I'm sure academics receive many questions about the system; so, love it or loathe it, political views must be separated from the impact on students' pockets. Prospective students need to understand the costs before they can decide whether university is worth it.

The most important fact is that neither students nor parents need cash to go to university. First-time undergraduate fees are automatically paid by a loan from the Student Loans Company. There are loans for living costs too, and students from families with an annual income below £42,600 get grants. Loans need repaying only after graduation at 9 per cent of everything earned above £21,000 (this rises with average earnings from 2017). This means monthly repayments are the same for £6,000 or £9,000 courses. After 30 years, the debt is wiped, regardless of what's been repaid, so those who never earn over the threshold never repay. Repayments are collected via the payroll, just like tax, so graduates never see the money and there are no debt collectors.

As many will ask "how will we live with these debts?", it's worth comparing the future finances of 2012 starters with today's graduates. The big surprise is that as the repayment threshold is £21,000 (currently it is £15,000), future graduates will repay less each month - most will repay £540 a year less. And the question asked most often by parents is about the impact on students' future ability to get a mortgage. But in fact, with higher disposable income in the early years compared with today's graduates, the new system is likely to be a mild improvement for deposit building and earning multiples.

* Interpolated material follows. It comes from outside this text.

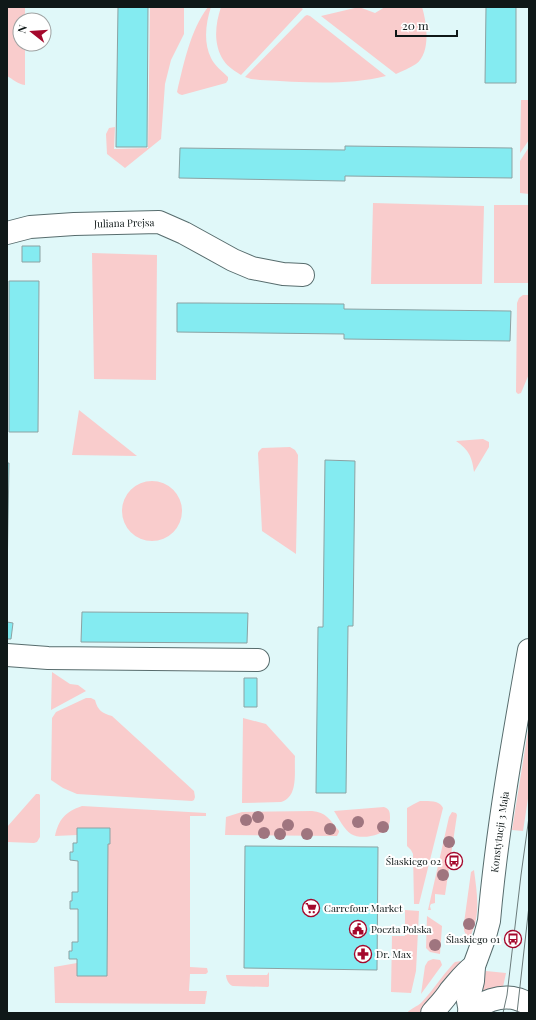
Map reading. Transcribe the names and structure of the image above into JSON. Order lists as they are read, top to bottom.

However, under the new scheme, less is repaid each month, the original debt is much bigger and the interest is higher (as much as inflation plus 3 per cent), so it'll take much longer to repay the loan and, depending on earnings, may cost far more in total. According to, many on £25,000 starting salaries will be repaying for the whole of the 30 years - most of their working life. The one weird silver lining is that many won't repay in full on a £6,000 course (plus living loans), so taking a £9,000 course won't cost them any more.